In September, we reported that a court in the District of New Jersey denied the defendants’ motion for summary judgment in a “fax blast” class action, concluding that the defendants could be directly liable under the TCPA for fax advertisements they did not actually send, but rather that were sent by a third-party marketing firm to promote the defendants’ goods or services. See City Select Auto Sales, Inc. v. David Randall Associates, Inc., No. 11-2658, 2014 WL 4755487 (D.N.J. Sept. 24, 2014) (“City Select I”).

Six months later, relying heavily on that earlier ruling, the court has entered summary judgment on behalf of the plaintiff class and awarded it statutory damages of $22,405,000. City Select Auto Sales, Inc. v. David Randall Associates, Inc., et al., No. 11-2658, 2015 WL 1421539 (D. N.J. Mar. 27, 2015) (“City Select II”).

The court noted that its September decision adopted the reasoning of an amicus letter brief from the FCC submitted in Palm Beach Golf Center-Boca, Inc. v. Sarris, No. 13-14013 (11th Cir.), in which “the FCC emphasized that the junk-fax provisions of the TCPA clearly allow[] a plaintiff to recover damages [under a theory of direct liability] from a defendant who [transmitted] no facsimile to the plaintiff, but whose independent contractor did, provided that the transmitted fax constitutes an unsolicited facsimile advertisement promoting the defendant’s goods or services in accordance with the binding regulatory definition of ‘seller’ set forth in 47 C.F.R. §64.1200(f)(1).” Id. at *12 n.11 (internal citation and quotation marks omitted). The court also acknowledged that the Eleventh Circuit subsequently adopted the FCC’s position in Sarris. See Palm Beach Golf Center-Boca, Inc. v. Sarris, — F.3d –, No. 13-14013, 2015 WL 1004234 (11th Cir. Mar. 9, 2015).
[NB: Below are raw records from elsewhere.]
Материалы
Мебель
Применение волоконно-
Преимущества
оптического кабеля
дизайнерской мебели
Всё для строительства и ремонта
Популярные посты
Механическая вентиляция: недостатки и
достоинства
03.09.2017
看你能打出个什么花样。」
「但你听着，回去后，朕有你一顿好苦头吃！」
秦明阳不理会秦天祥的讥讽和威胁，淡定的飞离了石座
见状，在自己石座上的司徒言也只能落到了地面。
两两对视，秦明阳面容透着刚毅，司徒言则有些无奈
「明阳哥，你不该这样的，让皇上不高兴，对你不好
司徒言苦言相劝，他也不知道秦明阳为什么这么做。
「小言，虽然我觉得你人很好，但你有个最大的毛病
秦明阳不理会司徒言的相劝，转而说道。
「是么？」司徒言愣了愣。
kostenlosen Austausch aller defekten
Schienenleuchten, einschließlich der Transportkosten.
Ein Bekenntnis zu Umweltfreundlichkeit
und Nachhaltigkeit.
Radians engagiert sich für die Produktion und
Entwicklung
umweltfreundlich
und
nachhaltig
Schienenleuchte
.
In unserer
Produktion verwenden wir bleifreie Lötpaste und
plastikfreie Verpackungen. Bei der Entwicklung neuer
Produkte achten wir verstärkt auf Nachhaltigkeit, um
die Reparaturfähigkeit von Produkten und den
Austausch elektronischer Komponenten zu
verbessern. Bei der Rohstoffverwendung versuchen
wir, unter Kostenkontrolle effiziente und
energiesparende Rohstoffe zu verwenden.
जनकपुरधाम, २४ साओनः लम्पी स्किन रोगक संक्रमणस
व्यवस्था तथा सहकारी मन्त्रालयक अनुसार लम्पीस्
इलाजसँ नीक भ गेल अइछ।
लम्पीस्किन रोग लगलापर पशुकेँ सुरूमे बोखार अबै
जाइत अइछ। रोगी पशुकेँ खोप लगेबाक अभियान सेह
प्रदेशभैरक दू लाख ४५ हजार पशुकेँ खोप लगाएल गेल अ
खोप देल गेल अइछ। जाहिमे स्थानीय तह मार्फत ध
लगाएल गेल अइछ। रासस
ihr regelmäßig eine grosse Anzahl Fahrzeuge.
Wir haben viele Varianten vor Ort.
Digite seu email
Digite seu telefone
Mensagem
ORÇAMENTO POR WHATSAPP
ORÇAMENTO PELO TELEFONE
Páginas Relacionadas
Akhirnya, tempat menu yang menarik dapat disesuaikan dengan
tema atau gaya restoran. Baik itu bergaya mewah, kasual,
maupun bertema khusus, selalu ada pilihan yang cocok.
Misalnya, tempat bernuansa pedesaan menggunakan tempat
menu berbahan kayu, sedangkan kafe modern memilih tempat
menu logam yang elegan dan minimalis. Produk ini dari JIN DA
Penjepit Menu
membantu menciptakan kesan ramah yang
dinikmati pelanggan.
Because the court had already ruled that there was no dispute that the third-party vendor sent the faxes on behalf of the defendants, it found that the defendants constituted “senders” of the faxes under the TCPA and that the plaintiffs were entitled to statutory damages.

As we noted in September, the FCC’s position stands in marked contrast to its decision inIn re Joint Petition Filed by Dish Network, LLC, 28 F.C.C. Rcd. 6574 (2013) (“Dish Network”), where the FCC had limited direct liability to only “telemarketers” that “initiate” calls, and otherwise applied agency principles to determine whether “sellers” might be vicariously liable for calls made on their behalf. Both the City Select I and Sarris opinions accepted the FCC’s position that Dish Network does not apply to faxes.

The distinction between faxes and calls has no support in the language of the TCPA and remains difficult to justify as a policy matter. With courts adopting this approach, however, more defendants may end up facing claims related to faxes involving third-party vendors.